Beyond Denim (Nazlan Ertan)

  • This is the last week to see “Beyond Denim,” the first solo exhibition by the British artist Ian Berry in Turkey, at Kalyon Kultur. Berry’s transformation of denim into elaborate animal portraits and installations is on view until Feb. 14.

  • "Eco Melodies: Music for Ecology" brings Turkish and UK artists together at the Cemal Resit Rey Concert Hall on Feb. 9. Featuring works by European composers, the free concert will include discussions on music’s role in environmental activism. Info and reservations are here.

  • Was That Cat Black?,” Seda Gazioglu’s exhibition at the newly restored Halic Sanat-3, in the historic district of Balat, explores how fear and superstition shape human rituals. Gazioglu’s haunted-looking figures, painted on antique carpets, search for security in the face of mortality. Runs through Feb. 11.

Book of the week: "Like A Sword Wound"
“Like a Sword Wound”

“Alas, they are even afraid of a woman,” chuckles Mihrishah, the irreverent matriarch in “Like a Sword Wound,” when the paranoid sultan exiles her to Paris.

This novel is arguably a masterpiece, from the pen of Ahmet Altan, author of more than a dozen novels, all of which became bestsellers in Turkey. The story unfolds in the twilight of the Ottoman Empire, where politics and passion unfold at a reckless pace. Istanbul salons buzz. Pashas plot, the sultan counterplots. Young Turks dream of revolution, and love affairs smolder in the wreckage. At its core, the novel simmers with obsession—romantic, political and existential.
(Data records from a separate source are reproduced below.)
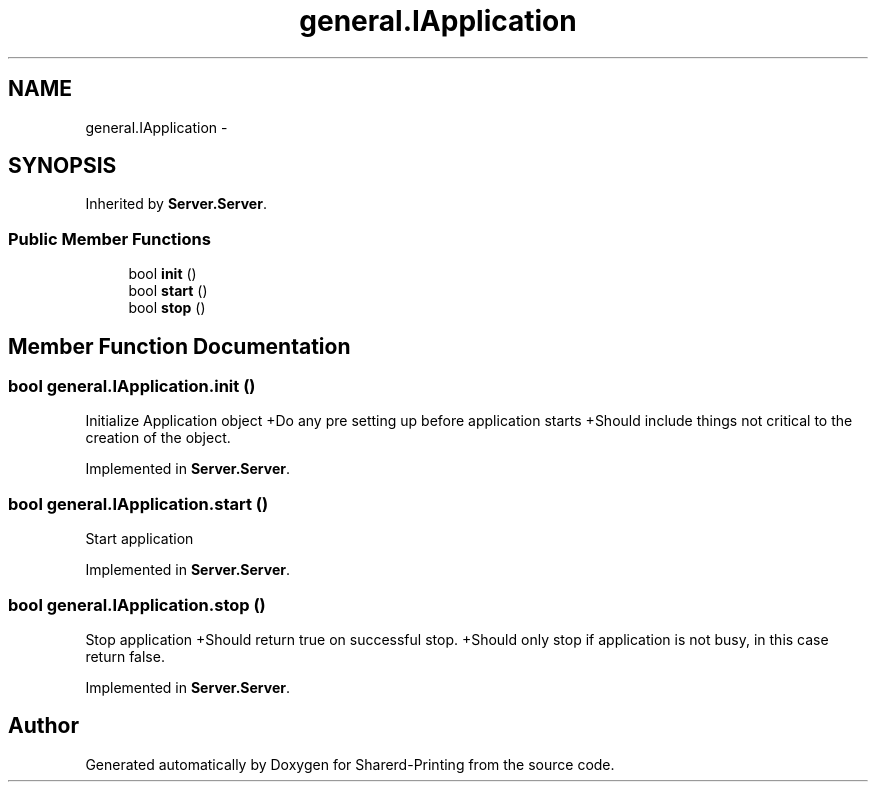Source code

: .TH "general.IApplication" 3 "Wed Jun 19 2013" "Sharerd-Printing" \" -*- nroff -*-
.ad l
.nh
.SH NAME
general.IApplication \- 
.SH SYNOPSIS
.br
.PP
.PP
Inherited by \fBServer\&.Server\fP\&.
.SS "Public Member Functions"

.in +1c
.ti -1c
.RI "bool \fBinit\fP ()"
.br
.ti -1c
.RI "bool \fBstart\fP ()"
.br
.ti -1c
.RI "bool \fBstop\fP ()"
.br
.in -1c
.SH "Member Function Documentation"
.PP 
.SS "bool general\&.IApplication\&.init ()"
Initialize Application object +Do any pre setting up before application starts +Should include things not critical to the creation of the object\&. 
.PP
Implemented in \fBServer\&.Server\fP\&.
.SS "bool general\&.IApplication\&.start ()"
Start application 
.PP
Implemented in \fBServer\&.Server\fP\&.
.SS "bool general\&.IApplication\&.stop ()"
Stop application +Should return true on successful stop\&. +Should only stop if application is not busy, in this case return false\&. 
.PP
Implemented in \fBServer\&.Server\fP\&.

.SH "Author"
.PP 
Generated automatically by Doxygen for Sharerd-Printing from the source code\&.
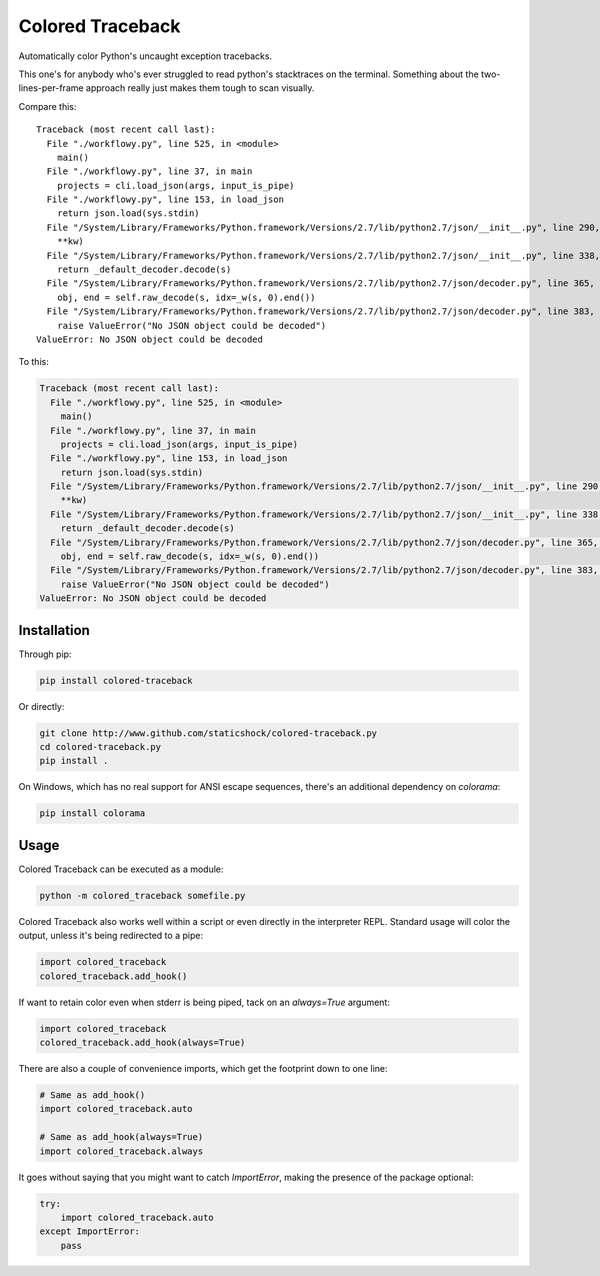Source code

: Colored Traceback
=================

Automatically color Python's uncaught exception tracebacks.

This one's for anybody who's ever struggled to read python's stacktraces on the
terminal. Something about the two-lines-per-frame approach really just makes
them tough to scan visually.

Compare this:

::

    Traceback (most recent call last):
      File "./workflowy.py", line 525, in <module>
        main()
      File "./workflowy.py", line 37, in main
        projects = cli.load_json(args, input_is_pipe)
      File "./workflowy.py", line 153, in load_json
        return json.load(sys.stdin)
      File "/System/Library/Frameworks/Python.framework/Versions/2.7/lib/python2.7/json/__init__.py", line 290, in load
        **kw)
      File "/System/Library/Frameworks/Python.framework/Versions/2.7/lib/python2.7/json/__init__.py", line 338, in loads
        return _default_decoder.decode(s)
      File "/System/Library/Frameworks/Python.framework/Versions/2.7/lib/python2.7/json/decoder.py", line 365, in decode
        obj, end = self.raw_decode(s, idx=_w(s, 0).end())
      File "/System/Library/Frameworks/Python.framework/Versions/2.7/lib/python2.7/json/decoder.py", line 383, in raw_decode
        raise ValueError("No JSON object could be decoded")
    ValueError: No JSON object could be decoded

To this:

.. code-block:: python

    Traceback (most recent call last):
      File "./workflowy.py", line 525, in <module>
        main()
      File "./workflowy.py", line 37, in main
        projects = cli.load_json(args, input_is_pipe)
      File "./workflowy.py", line 153, in load_json
        return json.load(sys.stdin)
      File "/System/Library/Frameworks/Python.framework/Versions/2.7/lib/python2.7/json/__init__.py", line 290, in load
        **kw)
      File "/System/Library/Frameworks/Python.framework/Versions/2.7/lib/python2.7/json/__init__.py", line 338, in loads
        return _default_decoder.decode(s)
      File "/System/Library/Frameworks/Python.framework/Versions/2.7/lib/python2.7/json/decoder.py", line 365, in decode
        obj, end = self.raw_decode(s, idx=_w(s, 0).end())
      File "/System/Library/Frameworks/Python.framework/Versions/2.7/lib/python2.7/json/decoder.py", line 383, in raw_decode
        raise ValueError("No JSON object could be decoded")
    ValueError: No JSON object could be decoded

Installation
------------

Through pip:

.. code-block:: bash

    pip install colored-traceback

Or directly:

.. code-block:: bash

    git clone http://www.github.com/staticshock/colored-traceback.py
    cd colored-traceback.py
    pip install .

On Windows, which has no real support for ANSI escape sequences, there's an
additional dependency on `colorama`:

.. code-block:: bash

    pip install colorama

Usage
-----

Colored Traceback can be executed as a module:

.. code-block:: bash

    python -m colored_traceback somefile.py

Colored Traceback also works well within a script or even directly in the
interpreter REPL. Standard usage will color the output, unless it's being
redirected to a pipe:

.. code-block:: python

    import colored_traceback
    colored_traceback.add_hook()

If want to retain color even when stderr is being piped, tack on an
`always=True` argument:

.. code-block:: python

    import colored_traceback
    colored_traceback.add_hook(always=True)

There are also a couple of convenience imports, which get the footprint down to
one line:

.. code-block:: python

    # Same as add_hook()
    import colored_traceback.auto

    # Same as add_hook(always=True)
    import colored_traceback.always

It goes without saying that you might want to catch `ImportError`, making the
presence of the package optional:

.. code-block:: python

    try:
        import colored_traceback.auto
    except ImportError:
        pass
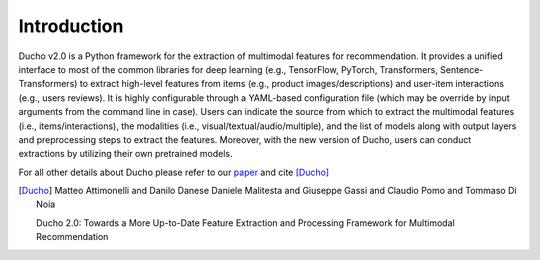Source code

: Introduction
======================

Ducho v2.0 is a Python framework for the extraction of multimodal features for recommendation. It provides a unified interface to most of the common libraries for deep learning (e.g., TensorFlow, PyTorch, Transformers, Sentence-Transformers) to extract high-level features from items (e.g., product images/descriptions) and user-item interactions (e.g., users reviews). It is highly configurable through a YAML-based configuration file (which may be override by input arguments from the command line in case). Users can indicate the source from which to extract the multimodal features (i.e., items/interactions), the modalities (i.e., visual/textual/audio/multiple), and the list of models along with output layers and preprocessing steps to extract the features. Moreover, with the new version of Ducho, users can conduct extractions by utilizing their own pretrained models.


For all other details about Ducho please refer to our `paper <https://google.it>`_ and cite [Ducho]_


.. [Ducho]
    Matteo Attimonelli and Danilo Danese Daniele Malitesta and Giuseppe Gassi and Claudio Pomo and Tommaso Di Noia

    Ducho 2.0: Towards a More Up-to-Date Feature Extraction and Processing Framework for Multimodal Recommendation
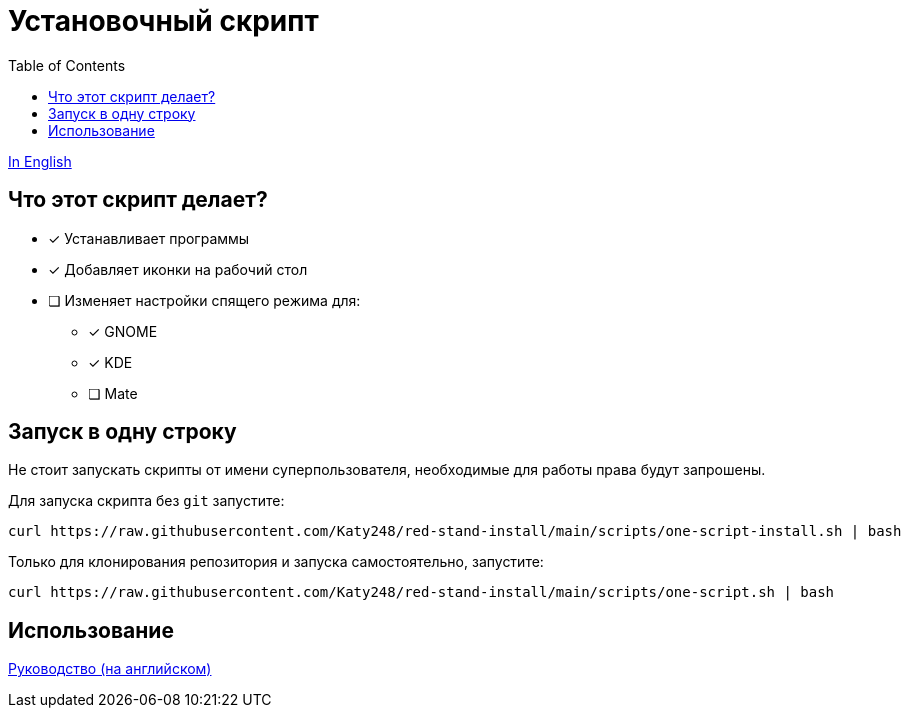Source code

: = Установочный скрипт
:favicon: https://www.libravatar.org/gravatarproxy/33396cb6c169b7fa08fafb345653aee268e9e618fda5de8b2bf9889d0413ea2e?s=16
:toc:

link:./Readme.ru.adoc[In English]

== Что этот скрипт делает?

* [x] Устанавливает программы
* [x] Добавляет иконки на рабочий стол
* [ ] Изменяет настройки спящего режима для:
** [x] GNOME
** [x] KDE
** [ ] Mate


== Запуск в одну строку

Не стоит запускать скрипты от имени суперпользователя, необходимые для работы права будут запрошены.

Для запуска скрипта  без `git` запустите:

[source,bash]
----
curl https://raw.githubusercontent.com/Katy248/red-stand-install/main/scripts/one-script-install.sh | bash
----


Только для клонирования репозитория и запуска самостоятельно, запустите:

[source,bash]
----
curl https://raw.githubusercontent.com/Katy248/red-stand-install/main/scripts/one-script.sh | bash
----

== Использование

link:pass:[./docs/red-stand-install.adoc][Руководство (на английском)]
“True love,” warns one of the book’s weary sages, “is like a sword wound. Even when it heals, the scar remains.”

Istanbul tram line

The historical tram line, adorned for Saint Valentine’s Day, adds a touch of romance to Istiklal Street, Istanbul’s bustling pedestrian artery lined with shops, cafes and consulates. Lisa Morrow, a sociologist, author, and travel writer who has lived in Istanbul for 15 years, took this photo. Drawn by the city’s energy, history and ever-evolving cultural scene, Morrow shares her deep connection to it in her books, including “Inside Out In Istanbul” and “Istanbul: 50 Unsung Places.”

By the numbers
  • 99.2% of Istanbul households had home internet access in 2024, up from 98.5% in 2023. Nationwide, the figure stood at 96.4%, according to the Istanbul Planning Agency.
  • IBB Wi-Fi, Istanbul Municipality’s public internet service, has 11,500 access points offering unlimited free access in city squares, parks and public transport. The network serves nearly 6 million users out of the city’s 16 million residents.